WHAT IS EXPECTED :: Can you convert each of the entries below into a JSON list of strings, with one string per line and blank lines omitted?

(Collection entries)
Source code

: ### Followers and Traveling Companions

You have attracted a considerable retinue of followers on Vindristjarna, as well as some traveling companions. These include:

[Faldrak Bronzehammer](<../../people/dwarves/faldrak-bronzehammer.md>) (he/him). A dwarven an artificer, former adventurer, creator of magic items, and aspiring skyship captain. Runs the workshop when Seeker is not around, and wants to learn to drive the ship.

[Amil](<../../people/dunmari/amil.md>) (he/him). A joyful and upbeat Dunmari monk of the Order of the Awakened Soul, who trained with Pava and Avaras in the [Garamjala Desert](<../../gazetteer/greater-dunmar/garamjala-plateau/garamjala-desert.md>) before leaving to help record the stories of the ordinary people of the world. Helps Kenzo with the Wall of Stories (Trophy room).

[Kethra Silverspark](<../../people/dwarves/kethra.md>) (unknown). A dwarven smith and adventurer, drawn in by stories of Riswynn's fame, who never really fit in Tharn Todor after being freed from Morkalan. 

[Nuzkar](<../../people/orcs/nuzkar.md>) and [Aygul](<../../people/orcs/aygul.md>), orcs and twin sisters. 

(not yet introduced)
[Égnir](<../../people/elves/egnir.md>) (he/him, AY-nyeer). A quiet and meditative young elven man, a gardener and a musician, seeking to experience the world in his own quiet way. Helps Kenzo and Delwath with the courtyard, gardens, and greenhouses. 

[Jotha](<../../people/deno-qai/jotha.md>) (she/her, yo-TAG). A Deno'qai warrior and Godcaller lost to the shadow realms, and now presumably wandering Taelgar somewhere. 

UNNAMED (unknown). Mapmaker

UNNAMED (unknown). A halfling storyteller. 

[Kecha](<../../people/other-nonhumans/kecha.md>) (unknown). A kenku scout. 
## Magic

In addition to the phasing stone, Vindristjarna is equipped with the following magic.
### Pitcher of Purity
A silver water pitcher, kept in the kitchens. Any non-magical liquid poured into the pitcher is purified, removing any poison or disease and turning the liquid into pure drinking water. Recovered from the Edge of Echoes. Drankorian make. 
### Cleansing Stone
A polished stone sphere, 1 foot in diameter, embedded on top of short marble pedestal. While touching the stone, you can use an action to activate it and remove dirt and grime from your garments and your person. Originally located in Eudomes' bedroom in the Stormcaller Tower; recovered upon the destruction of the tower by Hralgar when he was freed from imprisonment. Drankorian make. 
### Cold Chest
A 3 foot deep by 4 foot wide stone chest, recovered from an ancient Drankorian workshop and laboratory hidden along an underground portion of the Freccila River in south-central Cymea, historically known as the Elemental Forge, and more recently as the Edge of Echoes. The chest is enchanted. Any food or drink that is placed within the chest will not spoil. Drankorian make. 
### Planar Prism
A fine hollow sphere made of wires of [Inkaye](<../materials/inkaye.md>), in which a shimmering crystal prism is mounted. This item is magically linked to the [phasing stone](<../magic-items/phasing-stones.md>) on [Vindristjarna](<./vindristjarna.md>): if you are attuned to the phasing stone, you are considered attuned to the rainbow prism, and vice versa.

FINISHED EXERCISE ::
[
  "Source code",
  ": ### Followers and Traveling Companions",
  "You have attracted a considerable retinue of followers on Vindristjarna, as well as some traveling companions. These include:",
  "[Faldrak Bronzehammer](<../../people/dwarves/faldrak-bronzehammer.md>) (he/him). A dwarven an artificer, former adventurer, creator of magic items, and aspiring skyship captain. Runs the workshop when Seeker is not around, and wants to learn to drive the ship.",
  "[Amil](<../../people/dunmari/amil.md>) (he/him). A joyful and upbeat Dunmari monk of the Order of the Awakened Soul, who trained with Pava and Avaras in the [Garamjala Desert](<../../gazetteer/greater-dunmar/garamjala-plateau/garamjala-desert.md>) before leaving to help record the stories of the ordinary people of the world. Helps Kenzo with the Wall of Stories (Trophy room).",
  "[Kethra Silverspark](<../../people/dwarves/kethra.md>) (unknown). A dwarven smith and adventurer, drawn in by stories of Riswynn's fame, who never really fit in Tharn Todor after being freed from Morkalan. ",
  "[Nuzkar](<../../people/orcs/nuzkar.md>) and [Aygul](<../../people/orcs/aygul.md>), orcs and twin sisters. ",
  "(not yet introduced)",
  "[Égnir](<../../people/elves/egnir.md>) (he/him, AY-nyeer). A quiet and meditative young elven man, a gardener and a musician, seeking to experience the world in his own quiet way. Helps Kenzo and Delwath with the courtyard, gardens, and greenhouses. ",
  "[Jotha](<../../people/deno-qai/jotha.md>) (she/her, yo-TAG). A Deno'qai warrior and Godcaller lost to the shadow realms, and now presumably wandering Taelgar somewhere. ",
  "UNNAMED (unknown). Mapmaker",
  "UNNAMED (unknown). A halfling storyteller. ",
  "[Kecha](<../../people/other-nonhumans/kecha.md>) (unknown). A kenku scout. ",
  "## Magic",
  "In addition to the phasing stone, Vindristjarna is equipped with the following magic.",
  "### Pitcher of Purity",
  "A silver water pitcher, kept in the kitchens. Any non-magical liquid poured into the pitcher is purified, removing any poison or disease and turning the liquid into pure drinking water. Recovered from the Edge of Echoes. Drankorian make. ",
  "### Cleansing Stone",
  "A polished stone sphere, 1 foot in diameter, embedded on top of short marble pedestal. While touching the stone, you can use an action to activate it and remove dirt and grime from your garments and your person. Originally located in Eudomes' bedroom in the Stormcaller Tower; recovered upon the destruction of the tower by Hralgar when he was freed from imprisonment. Drankorian make. ",
  "### Cold Chest",
  "A 3 foot deep by 4 foot wide stone chest, recovered from an ancient Drankorian workshop and laboratory hidden along an underground portion of the Freccila River in south-central Cymea, historically known as the Elemental Forge, and more recently as the Edge of Echoes. The chest is enchanted. Any food or drink that is placed within the chest will not spoil. Drankorian make. ",
  "### Planar Prism",
  "A fine hollow sphere made of wires of [Inkaye](<../materials/inkaye.md>), in which a shimmering crystal prism is mounted. This item is magically linked to the [phasing stone](<../magic-items/phasing-stones.md>) on [Vindristjarna](<./vindristjarna.md>): if you are attuned to the phasing stone, you are considered attuned to the rainbow prism, and vice versa."
]